Crystal structure, bond characteristics and enhanced microwave dielectric properties of Sr0.6Ca0.4LaAl1-x(Zn0.5Ti0.5)xO4 ceramics

SrLaAlO4-based ceramics have attracted intense interest due to their high quality factor (Qf) at high frequency. However, the poor resonant frequency temperature stability (τf) limits their practical applications. Therefore, obtaining near-zero τf while guaranteeing high Qf values is challenging. (Zn0.5Ti0.5)3+ is utilized in Sr0.6Ca0.4LaAlO4 ceramics to improve the τf value effectively. The relationship between the structural features and microwave dielectric properties of Sr0.6Ca0.4LaAl1-x(Zn0.5Ti0.5)xO4 (x = 0–0.5) ceramics has been systematically investigated by XRD, Rietveld refinement, SEM, Raman spectroscopy, TEM and P–V-L theory. XRD and Raman spectroscopy reveal the effect of (Zn0.5Ti0.5)3+ substitution on the evolution of the crystal structure. According to the chemical bond theory, (Zn0.5Ti0.5)3+ substitution leads to the increase of the dielectric constant, which is related to the increase of the average bond ionicity, with the La–O bond contributing predominantly to the bond ionicity. The variation of the Qf values can be attributed to the densification of the ceramics, the lattice energy of the Al/Zn/Ti–O bond, and the FWHM. The τf value is strongly affected by the coefficient of thermal expansion of the lattice and the Al/Zn/Ti–O bond valence.

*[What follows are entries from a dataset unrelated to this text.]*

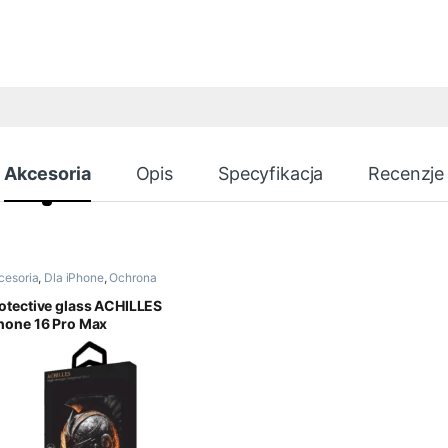
Akcesoria
Opis
Specyfikacja
Recenzje
cesoria
,
Dla iPhone
,
Ochrona
świetlacza iPhone
otective glass ACHILLES
hone 16 Pro Max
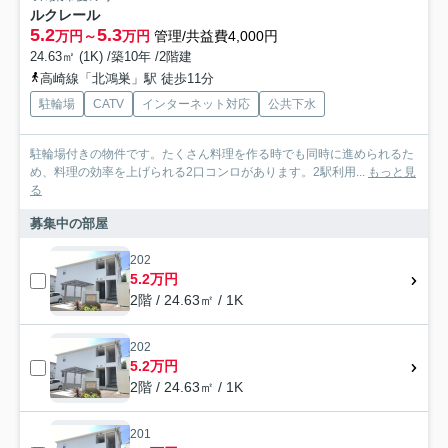
ルクレール
5.2
5.3
万円～
万円
管理/共益費4,000円
24.63㎡ (1K) /築10年 /2階建
高崎線「北鴻巣」駅 徒歩11分
駐輪場
CATV
インターネット対応
公共下水
駐輪場付きの物件です。たくさん料理を作る時でも同時に進められるた
め、料理の効率を上げられる2口コンロがあります。2駅利用...
もっと見
る
募集中の部屋
202
5.2万円
2階 / 24.63㎡ / 1K
202
5.2万円
2階 / 24.63㎡ / 1K
201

It is noteworthy that excellent microwave dielectric properties are obtained for Sr0.6Ca0.4LaAl1-x(Zn0.5Ti0.5)xO4 ceramics at x = 0.4: εr = 21.62, Qf = 87,700 GHz (at 7.23 GHz), and τf = −1.81 ppm/°C. The above work provides deeper insights into establishing the relationship between the K2NiF4-type crystal structure and dielectric properties from the perspective of chemical bond.